L'auteur installe une ambiance qui, avec constance, évoque le surréalisme décalé d'un Boris Vian, celui de "L'Ecume des jours" ou, dans une certaine mesure, de "Vercoquin et le plancton". Quelques aspects sont particulièrement voyants, à l'instar d'un personnage nommé Chloé Demiton, musicienne envoûtante, dont le prénom rappelle celui de la compagne de Colin dans "L'Ecume des jours". Il y en a d'autres aussi, comme la distance installée entre une classe privilégiée qui écoute du jazz et vit de manière finalement déconnectée ("Il avait fait un tour à bicyclette avec Monsieur Gordy à travers les petits jardins si plein du charme des pauvres gens,...", p. 12), et les travailleurs, déshumanisés et relégués dans les sous-sols. Enfin, comme dans certaines pages de Boris Vian, un soupçon d'érotisme ne saurait manquer. Le romancier a bien retenu la leçon!
Reste que ce dernier va plus loin que le simple décalque d'un auteur surréaliste fameux en nommant son personnage principal Anis Sallymara - un nom qui renvoie immanquablement à Raymond Queneau et à la littérature potentielle. Alors qu'on soit au clair: "Les Caractères" n'est pas un roman expérimental, cherchant à identifier au fil de la plume des potentialités insoupçonnées. Mais il est possible de noter qu'il s'inscrit dans une recherche d'innovation littéraire, en rendant par exemple poreuses les frontières entre le roman et ce genre trop peu reconnu qu'est le théâtre.
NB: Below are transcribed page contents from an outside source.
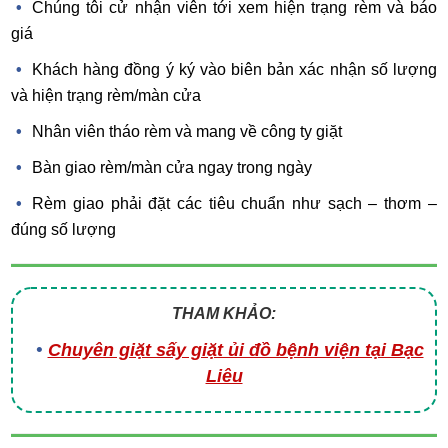
Chúng tôi cử nhận viên tới xem hiện trạng rèm và báo
giá
Khách hàng đồng ý ký vào biên bản xác nhận số lượng
và hiện trạng rèm/màn cửa
Nhân viên tháo rèm và mang về công ty giặt
Bàn giao rèm/màn cửa ngay trong ngày
Rèm giao phải đặt các tiêu chuẩn như sạch – thơm –
đúng số lượng
THAM KHẢO:
Chuyên giặt sấy giặt ủi đồ bệnh viện tại Bạc
Liêu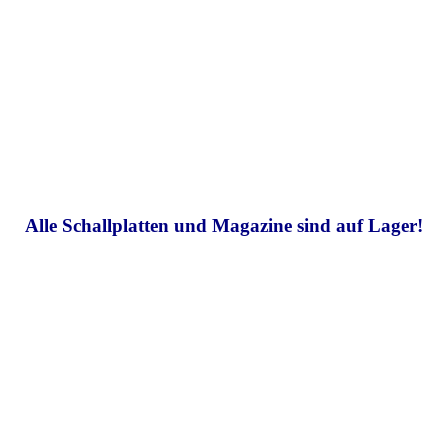
Alle Schallplatten und Magazine sind auf Lager!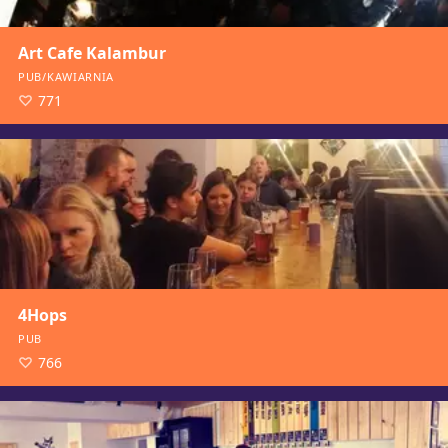
Art Cafe Kalambur
PUB/KAWIARNIA
771
4Hops
PUB
766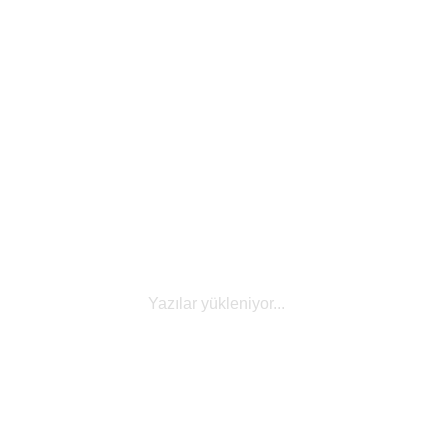
Yazılar yükleniyor...
Lojistik
Multimodal Taşımacılık Nedir? Nasıl
Yapılır?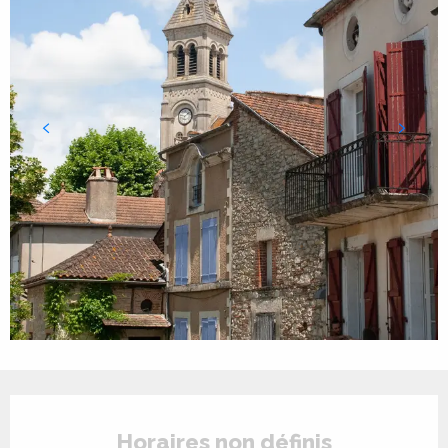
Ouverture et coordonnées
Horaires non définis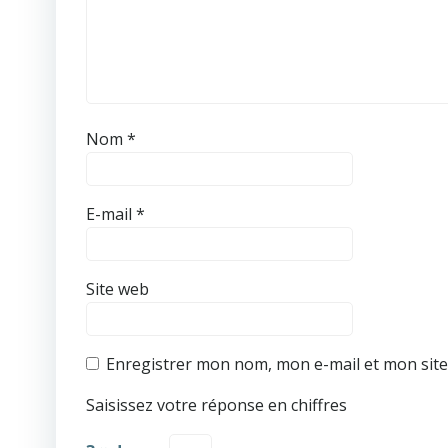
Nom
*
E-mail
*
Site web
Enregistrer mon nom, mon e-mail et mon sit
Saisissez votre réponse en chiffres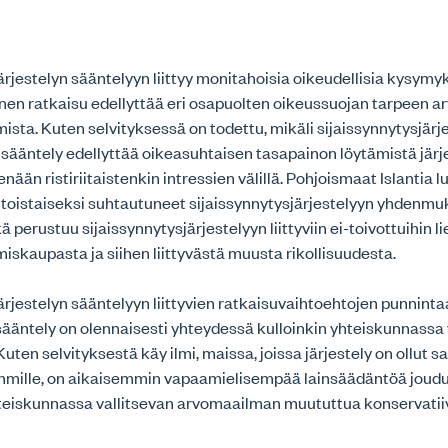
ärjestelyn sääntelyyn liittyy monitahoisia oikeudellisia kysymyk
nen ratkaisu edellyttää eri osapuolten oikeussuojan tarpeen a
sta. Kuten selvityksessä on todettu, mikäli sijaissynnytysjärj
sääntely edellyttää oikeasuhtaisen tasapainon löytämistä järj
nään ristiriitaistenkin intressien välillä. Pohjoismaat Islantia 
 toistaiseksi suhtautuneet sijaissynnytysjärjestelyyn yhdenmu
kä perustuu sijaissynnytysjärjestelyyn liittyviin ei-toivottuihin li
hmiskaupasta ja siihen liittyvästä muusta rikollisuudesta.
ärjestelyn sääntelyyn liittyvien ratkaisuvaihtoehtojen punnint
ä sääntely on olennaisesti yhteydessä kulloinkin yhteiskunnassa v
uten selvityksestä käy ilmi, maissa, joissa järjestely on ollut sall
ryhmille, on aikaisemmin vapaamielisempää lainsäädäntöä joud
teiskunnassa vallitsevan arvomaailman muututtua konservati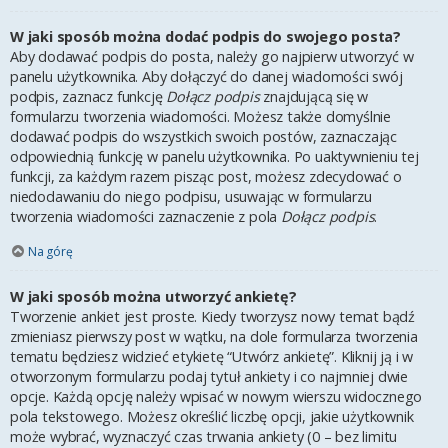
W jaki sposób można dodać podpis do swojego posta?
Aby dodawać podpis do posta, należy go najpierw utworzyć w
panelu użytkownika. Aby dołączyć do danej wiadomości swój
podpis, zaznacz funkcję
Dołącz podpis
znajdującą się w
formularzu tworzenia wiadomości. Możesz także domyślnie
dodawać podpis do wszystkich swoich postów, zaznaczając
odpowiednią funkcję w panelu użytkownika. Po uaktywnieniu tej
funkcji, za każdym razem pisząc post, możesz zdecydować o
niedodawaniu do niego podpisu, usuwając w formularzu
tworzenia wiadomości zaznaczenie z pola
Dołącz podpis
.
Na górę
W jaki sposób można utworzyć ankietę?
Tworzenie ankiet jest proste. Kiedy tworzysz nowy temat bądź
zmieniasz pierwszy post w wątku, na dole formularza tworzenia
tematu będziesz widzieć etykietę “Utwórz ankietę”. Kliknij ją i w
otworzonym formularzu podaj tytuł ankiety i co najmniej dwie
opcje. Każdą opcję należy wpisać w nowym wierszu widocznego
pola tekstowego. Możesz określić liczbę opcji, jakie użytkownik
może wybrać, wyznaczyć czas trwania ankiety (0 – bez limitu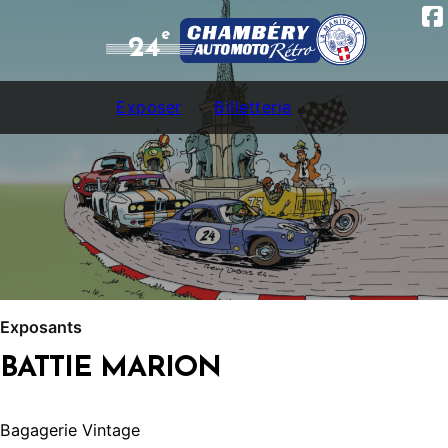
e
24
Exposer
Billetterie
Exposants
BATTIE MARION
Bagagerie Vintage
De manière plus nette encore, l'auteur n'hésite pas à créer des images surprenantes, voire à créer des mots pour dire quelque chose de nouveau et de surprenant. Les néologismes ne ressemblent à rien de connu parfois, et pourtant, ils sont évocateurs et sonnent juste... L'auteur sait-il par ailleurs que le président actuel de l'Oulipo, l'écrivain Paul Fournel, est aussi un féru de vélo? Cela donnerait un supplément de sens, sous forme de clin d'oeil, au personnage fictif du cycliste Marcel Cadran, devenu ministre dans "Les Caractères" (et dont le nom fait penser à celui d'un boxeur fameux qui a bel et bien existé... ah, l'art de l'onomastique à double fond!).
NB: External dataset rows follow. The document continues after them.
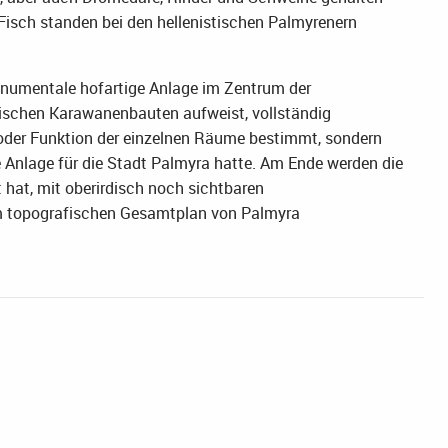
Fisch standen bei den hellenistischen Palmyrenern
monumentale hofartige Anlage im Zentrum der
yrischen Karawanenbauten aufweist, vollständig
 oder Funktion der einzelnen Räume bestimmt, sondern
Anlage für die Stadt Palmyra hatte. Am Ende werden die
hat, mit oberirdisch noch sichtbaren
m topografischen Gesamtplan von Palmyra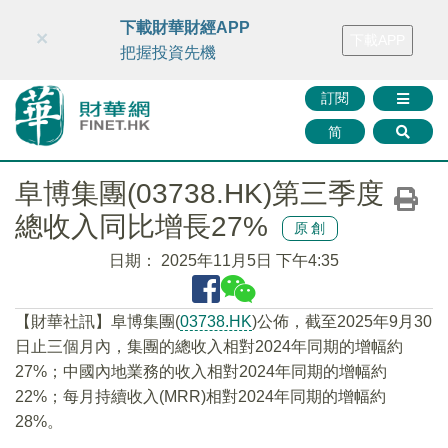
財華智庫網
FINTV
FINMETA
財華證券
媒體矩陣
下載財華財經APP
×
下載APP
智庫沙龍
聯絡我們
把握投資先機
訂閱
简
阜博集團(03738.HK)第三季度
總收入同比增長27%
原創
日期：
2025年11月5日 下午4:35
【財華社訊】阜博集團(
03738.HK
)公佈，截至2025年9月30
日止三個月內，集團的總收入相對2024年同期的增幅約
27%；中國內地業務的收入相對2024年同期的增幅約
22%；每月持續收入(MRR)相對2024年同期的增幅約
28%。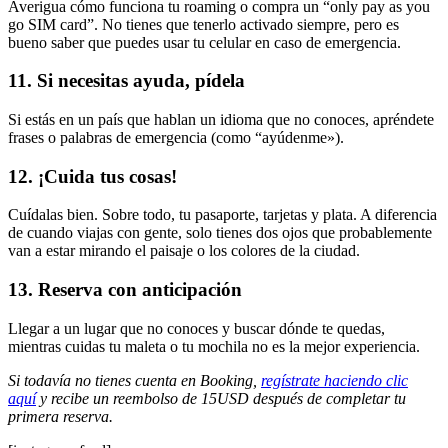
Averigua cómo funciona tu roaming o compra un “only pay as you
go SIM card”. No tienes que tenerlo activado siempre, pero es
bueno saber que puedes usar tu celular en caso de emergencia.
11. Si necesitas ayuda, pídela
Si estás en un país que hablan un idioma que no conoces, apréndete
frases o palabras de emergencia (como “ayúdenme»).
12. ¡Cuida tus cosas!
Cuídalas bien. Sobre todo, tu pasaporte, tarjetas y plata. A diferencia
de cuando viajas con gente, solo tienes dos ojos que probablemente
van a estar mirando el paisaje o los colores de la ciudad.
13. Reserva con anticipación
Llegar a un lugar que no conoces y buscar dónde te quedas,
mientras cuidas tu maleta o tu mochila no es la mejor experiencia.
Si todavía no tienes cuenta en Booking,
regístrate haciendo clic
aquí
y recibe un reembolso de 15USD después de completar tu
primera reserva.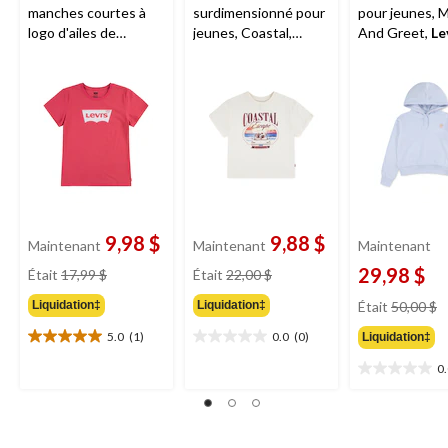
manches courtes à
surdimensionné pour
pour jeunes, 
logo d'ailes de
jeunes, Coastal,
And Greet,
Le
chauve-souris pour
Levi's
jeunes,
Levi's
9,98 $
9,88 $
Maintenant
Maintenant
Maintenant
prix
prix
29,98 $
Était
17,99 $
Était
22,00 $
était
était
pr
Liquidation‡
Liquidation‡
Était
50,00 $
17,99 $
22,00 $
ét
5.0
(1)
0.0
(0)
Liquidation‡
5
5.0
0.0
étoile(s)
étoile(s)
0
0.0
sur
sur
étoile(s)
5.
5.
sur
1
5.
évaluation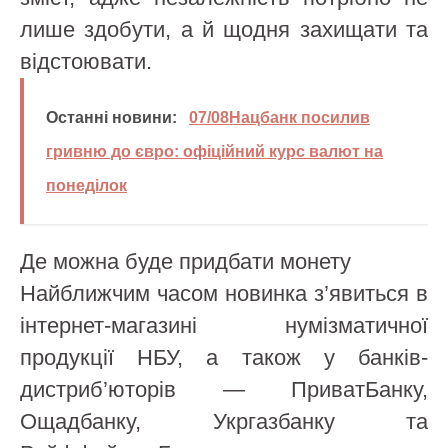
лише здобути, а й щодня захищати та
відстоювати.
Останні новини:
07/08Нацбанк посилив
гривню до євро: офіційний курс валют на
понеділок
Де можна буде придбати монету
Найближчим часом новинка з’явиться в
інтернет-магазині нумізматичної
продукції НБУ, а також у банків-
дистриб’юторів — ПриватБанку,
Ощадбанку, Укргазбанку та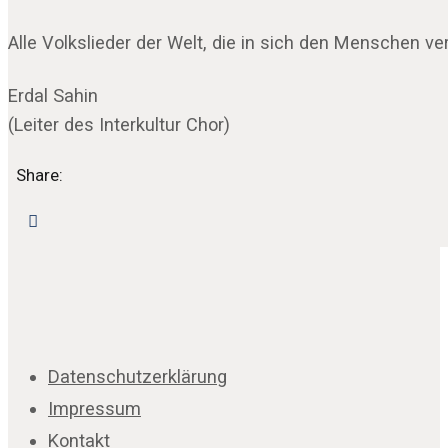
Alle Volkslieder der Welt, die in sich den Menschen
Erdal Sahin
(Leiter des Interkultur Chor)
Share:
Datenschutzerklärung
Impressum
Kontakt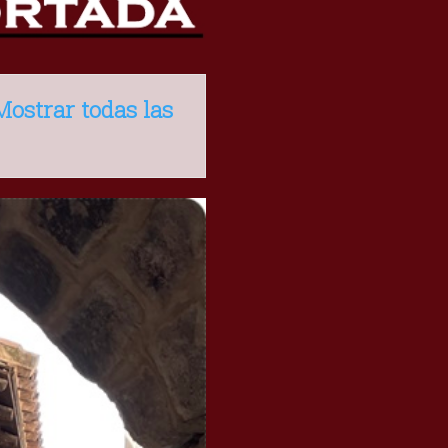
Mostrar todas las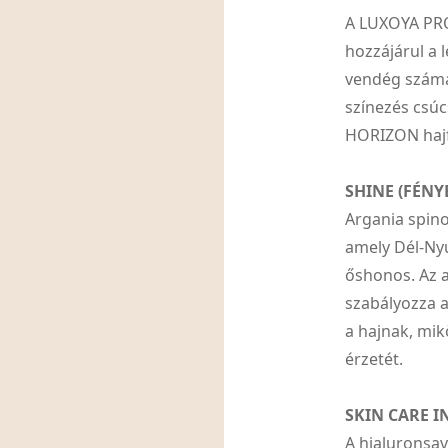
A LUXOYA PR
hozzájárul a 
vendég számár
színezés csú
HORIZON hajf
SHINE (FÉNY
Argania spino
amely Dél-Ny
őshonos. Az a
szabályozza a
a hajnak, mik
érzetét.
SKIN CARE I
A hialuronsav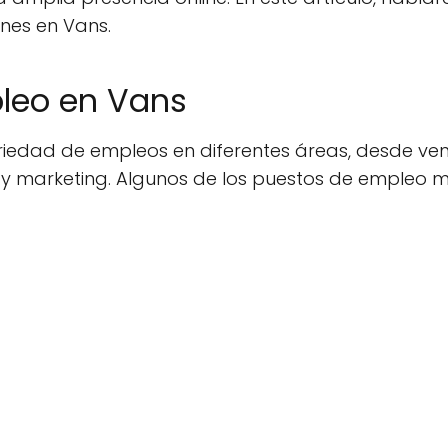
nes en Vans.
leo en Vans
iedad de empleos en diferentes áreas, desde vent
 y marketing. Algunos de los puestos de empleo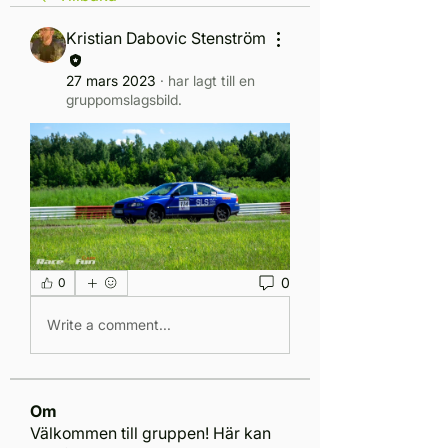
Kristian Dabovic Stenström
27 mars 2023
·
har lagt till en
gruppomslagsbild.
0
0
Write a comment...
Om
Välkommen till gruppen! Här kan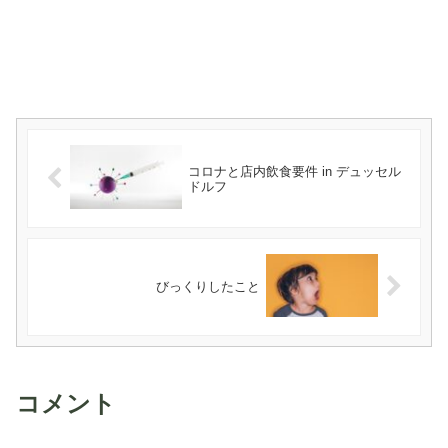
コロナと店内飲食要件 in デュッセル
ドルフ
びっくりしたこと
コメント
Derrière ce qui pourrait paraître un aimable amusement, se cache une réflexion sérieuse sur la lutte des classes. D'un strict point de vue politique, celle-ci, dans sa vision strictement manichéenne, paraît dépassée à plus d'un égard. Mais l'auteur des "Caractères" lui redonne des habits neufs, des habits poétiques: en plantant son décor dans une imprimerie, il suggère un affrontement entre les "bas de casse", c'est-à-dire les "minuscules", et les "hauts de casse", à savoir les majuscules, proposant que les uns et les autres se regardent en chiens de faïence - quand ils se regardent. La guerre civile va éclater, il y aura des morts... Et ceux qui prendront le relais, une fois la révolution achevée, ne sont certainement pas les garants d'un changement pour le mieux.
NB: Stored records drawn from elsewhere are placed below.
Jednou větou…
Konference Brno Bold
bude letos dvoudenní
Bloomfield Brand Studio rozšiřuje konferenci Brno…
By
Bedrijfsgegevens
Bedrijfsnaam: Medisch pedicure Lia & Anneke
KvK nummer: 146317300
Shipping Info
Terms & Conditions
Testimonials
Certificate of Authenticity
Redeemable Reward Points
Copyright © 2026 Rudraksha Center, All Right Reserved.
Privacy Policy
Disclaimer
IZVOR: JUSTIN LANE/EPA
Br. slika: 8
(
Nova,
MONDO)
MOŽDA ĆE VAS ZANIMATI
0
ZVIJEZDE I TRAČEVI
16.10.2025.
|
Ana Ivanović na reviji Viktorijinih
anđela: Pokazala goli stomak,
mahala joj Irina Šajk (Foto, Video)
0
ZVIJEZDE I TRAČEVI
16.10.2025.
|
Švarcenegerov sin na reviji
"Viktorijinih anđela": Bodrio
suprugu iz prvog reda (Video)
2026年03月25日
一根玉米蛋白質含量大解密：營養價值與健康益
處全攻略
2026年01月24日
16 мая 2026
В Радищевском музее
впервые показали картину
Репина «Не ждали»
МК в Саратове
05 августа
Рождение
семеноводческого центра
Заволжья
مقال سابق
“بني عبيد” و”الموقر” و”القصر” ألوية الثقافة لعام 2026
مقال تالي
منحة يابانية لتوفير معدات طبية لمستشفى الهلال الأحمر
Bastien Roubaty donne à son premier roman toute la fausse légèreté du romancier Boris Vian - cette fausse légèreté qui invite à réfléchir à chaque détail, sous des dehors décalés. "Les Caractères" construit un conflit social et poétique de toutes pièces pour développer une intrigue ludique où les mots, d'hier ou de demain, s'entrechoquent en une brillante musique où la clarinette de Chloé Demiton répond à la trompinette de Boris Vian.
Bastien Roubaty, Les Caractères, Fribourg, Presses littéraires de Fribourg, 2016.